Reproduce the article about the "Push to Survive" CPR program word for word, in full.

**Page extract:**
____

“Push to Survive” a Simple Life-Saving Skill
Jun 14, 2016 10:51AM ● Published by Briana Kelley
“Push to Survive” was taught to council members on May 3. Firefighters will teach the public this lifesaving program during five open house nights in June. Photo courtesy of ©Riverton City Communications.
Gallery: “Push to Survive” a Simple Life-Saving Skill [3 Images] Click any image to expand.
By Briana Kelley | firstname.lastname@example.org
Unified Fire Authority (UFA) is on a mission to save more lives, and it is turning to residents to do so.
The “Push to Survive” program teaches residents to call 911 and begin hands-only chest compressions until help arrives. Officers from the search and rescue department educated Riverton council members and residents on the program at the May 3 council meeting.
“This is a fantastic program,” Riverton UFA Chief Mike White said. “We have seen great results in the past few years. They’re amazing statistics.”
UFA will provide residents this free hands-only CPR training at a fire station open house in June. Fire Station 121, located at 4146 West 12600 South in Riverton, will be open from 6–7 p.m. on June 1, 7, 13, 20 and 25. Officers hope that residents will attend and learn this lifesaving skill as well as get to know the firefighters in their community.

____

**Supplied data:**
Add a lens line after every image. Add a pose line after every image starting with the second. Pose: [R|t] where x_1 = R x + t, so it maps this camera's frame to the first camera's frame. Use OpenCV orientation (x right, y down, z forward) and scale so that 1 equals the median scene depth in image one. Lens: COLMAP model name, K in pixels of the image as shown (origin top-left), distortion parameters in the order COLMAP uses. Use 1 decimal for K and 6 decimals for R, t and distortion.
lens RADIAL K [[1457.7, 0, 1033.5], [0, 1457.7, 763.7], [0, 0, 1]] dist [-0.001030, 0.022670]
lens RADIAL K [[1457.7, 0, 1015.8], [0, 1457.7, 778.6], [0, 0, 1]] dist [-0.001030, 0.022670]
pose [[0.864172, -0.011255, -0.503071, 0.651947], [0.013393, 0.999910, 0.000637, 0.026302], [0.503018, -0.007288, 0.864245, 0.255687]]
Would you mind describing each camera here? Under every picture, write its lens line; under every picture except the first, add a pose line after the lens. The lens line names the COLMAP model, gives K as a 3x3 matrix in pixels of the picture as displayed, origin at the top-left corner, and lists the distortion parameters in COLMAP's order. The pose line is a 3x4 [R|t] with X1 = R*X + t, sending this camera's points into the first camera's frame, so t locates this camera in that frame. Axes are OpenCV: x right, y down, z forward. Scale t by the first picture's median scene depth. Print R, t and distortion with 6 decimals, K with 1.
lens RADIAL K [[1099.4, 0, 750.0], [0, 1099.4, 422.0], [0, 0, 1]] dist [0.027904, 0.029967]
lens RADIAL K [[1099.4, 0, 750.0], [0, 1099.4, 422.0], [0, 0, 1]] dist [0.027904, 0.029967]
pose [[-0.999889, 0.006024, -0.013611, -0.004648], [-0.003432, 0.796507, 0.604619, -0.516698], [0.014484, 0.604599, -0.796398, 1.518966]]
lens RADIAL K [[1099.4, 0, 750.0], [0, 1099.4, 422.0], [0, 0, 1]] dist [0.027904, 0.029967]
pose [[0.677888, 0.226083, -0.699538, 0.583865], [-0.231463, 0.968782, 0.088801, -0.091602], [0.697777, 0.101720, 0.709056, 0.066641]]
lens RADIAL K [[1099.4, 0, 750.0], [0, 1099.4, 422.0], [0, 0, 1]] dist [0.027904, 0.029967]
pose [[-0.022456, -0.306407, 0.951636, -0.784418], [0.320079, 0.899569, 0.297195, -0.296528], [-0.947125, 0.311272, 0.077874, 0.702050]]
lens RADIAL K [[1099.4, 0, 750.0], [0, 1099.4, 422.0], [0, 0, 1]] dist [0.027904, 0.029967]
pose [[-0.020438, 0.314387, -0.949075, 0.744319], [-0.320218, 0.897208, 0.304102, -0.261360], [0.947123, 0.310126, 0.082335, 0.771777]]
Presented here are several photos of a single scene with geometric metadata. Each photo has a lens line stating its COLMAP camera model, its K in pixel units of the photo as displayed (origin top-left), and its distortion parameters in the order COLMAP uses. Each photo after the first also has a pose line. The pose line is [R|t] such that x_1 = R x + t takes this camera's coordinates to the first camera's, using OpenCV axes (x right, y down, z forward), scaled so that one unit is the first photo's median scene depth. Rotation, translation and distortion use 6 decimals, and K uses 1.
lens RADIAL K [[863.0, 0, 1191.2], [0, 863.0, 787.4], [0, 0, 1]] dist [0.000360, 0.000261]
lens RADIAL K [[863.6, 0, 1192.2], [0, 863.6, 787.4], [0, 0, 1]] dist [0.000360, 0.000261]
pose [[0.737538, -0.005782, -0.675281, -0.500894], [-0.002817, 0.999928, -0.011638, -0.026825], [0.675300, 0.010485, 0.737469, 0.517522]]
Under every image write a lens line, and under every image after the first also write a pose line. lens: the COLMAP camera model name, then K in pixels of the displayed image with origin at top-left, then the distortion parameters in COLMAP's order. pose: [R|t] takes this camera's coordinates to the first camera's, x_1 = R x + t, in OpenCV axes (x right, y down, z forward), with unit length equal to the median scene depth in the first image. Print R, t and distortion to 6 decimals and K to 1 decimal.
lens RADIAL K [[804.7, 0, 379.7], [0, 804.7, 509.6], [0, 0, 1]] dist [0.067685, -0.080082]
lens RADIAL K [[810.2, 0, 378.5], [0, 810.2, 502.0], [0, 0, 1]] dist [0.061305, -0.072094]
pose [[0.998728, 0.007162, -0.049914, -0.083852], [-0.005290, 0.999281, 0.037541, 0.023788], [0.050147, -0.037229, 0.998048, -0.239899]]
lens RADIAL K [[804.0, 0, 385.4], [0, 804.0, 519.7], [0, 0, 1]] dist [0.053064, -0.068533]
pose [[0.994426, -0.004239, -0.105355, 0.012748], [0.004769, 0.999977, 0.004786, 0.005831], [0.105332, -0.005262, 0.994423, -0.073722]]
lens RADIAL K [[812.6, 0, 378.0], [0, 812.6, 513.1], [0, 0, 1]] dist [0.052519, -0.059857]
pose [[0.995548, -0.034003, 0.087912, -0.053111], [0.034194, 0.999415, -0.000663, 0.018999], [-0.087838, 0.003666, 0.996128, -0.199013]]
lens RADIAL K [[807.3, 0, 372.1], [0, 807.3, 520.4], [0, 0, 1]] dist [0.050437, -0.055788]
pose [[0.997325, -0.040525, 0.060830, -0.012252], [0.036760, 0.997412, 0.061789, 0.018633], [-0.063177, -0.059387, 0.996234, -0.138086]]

____

**Solution for this exercise:**
“Push to Survive” a Simple Life-Saving Skill
Jun 14, 2016 10:51AM ● Published by Briana Kelley
“Push to Survive” was taught to council members on May 3. Firefighters will teach the public this lifesaving program during five open house nights in June. Photo courtesy of ©Riverton City Communications.
Gallery: “Push to Survive” a Simple Life-Saving Skill [3 Images] Click any image to expand.
By Briana Kelley | firstname.lastname@example.org
Unified Fire Authority (UFA) is on a mission to save more lives, and it is turning to residents to do so.
The “Push to Survive” program teaches residents to call 911 and begin hands-only chest compressions until help arrives. Officers from the search and rescue department educated Riverton council members and residents on the program at the May 3 council meeting.
“This is a fantastic program,” Riverton UFA Chief Mike White said. “We have seen great results in the past few years. They’re amazing statistics.”
UFA will provide residents this free hands-only CPR training at a fire station open house in June. Fire Station 121, located at 4146 West 12600 South in Riverton, will be open from 6–7 p.m. on June 1, 7, 13, 20 and 25. Officers hope that residents will attend and learn this lifesaving skill as well as get to know the firefighters in their community.